>> BEGIN GIVEN RECORDS
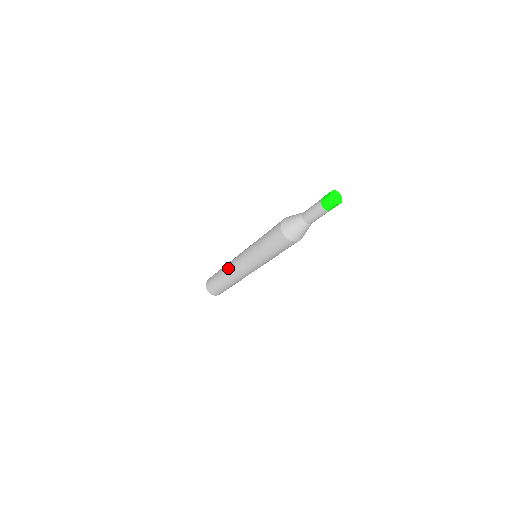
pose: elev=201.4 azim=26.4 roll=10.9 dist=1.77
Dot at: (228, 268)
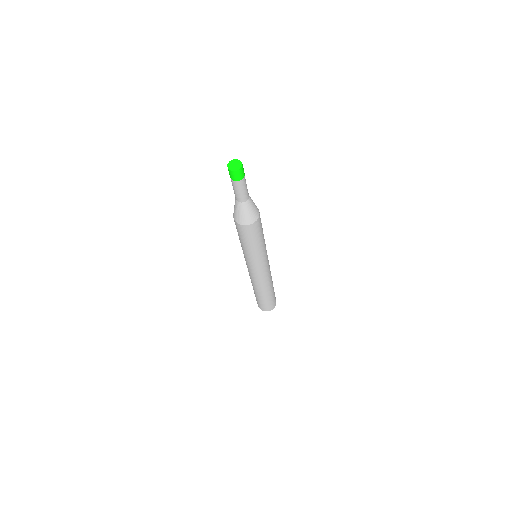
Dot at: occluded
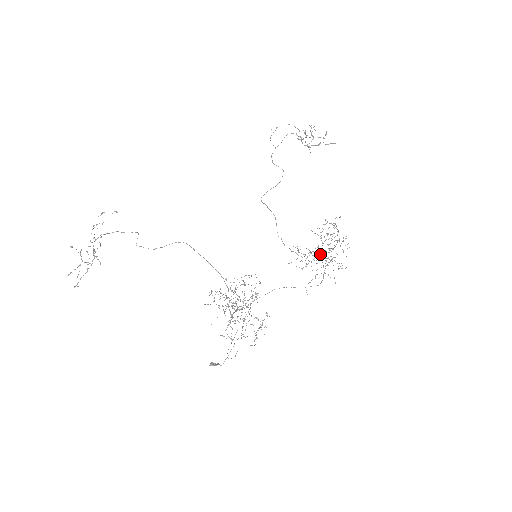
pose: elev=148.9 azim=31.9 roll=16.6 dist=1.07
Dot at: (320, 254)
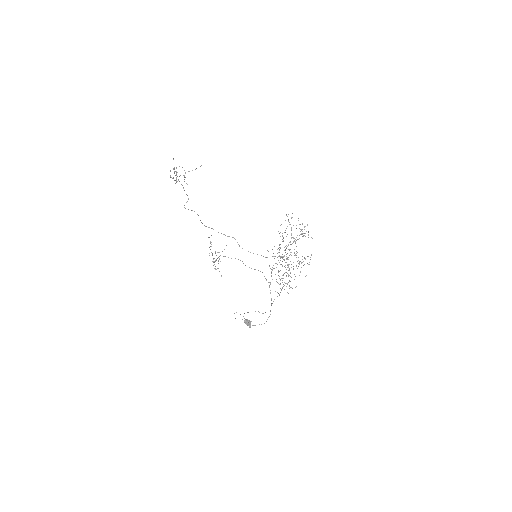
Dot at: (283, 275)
>> END GIVEN RECORDS
>> BEGIN GIVEN RECORDS
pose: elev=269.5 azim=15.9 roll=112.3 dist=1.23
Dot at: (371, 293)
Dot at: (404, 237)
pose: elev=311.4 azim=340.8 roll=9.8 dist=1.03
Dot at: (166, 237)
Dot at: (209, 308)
>> END GIVEN RECORDS
__AIM__. Reproduce the lines running from the line containing "pose: elev=148.9 azim=31.9" to the line containing "Dot at: (283, 275)", both included, and leave out any pictures between them.

__EXERCISE RESPONSE__.
pose: elev=148.9 azim=31.9 roll=16.6 dist=1.07
Dot at: (320, 254)
Dot at: (283, 275)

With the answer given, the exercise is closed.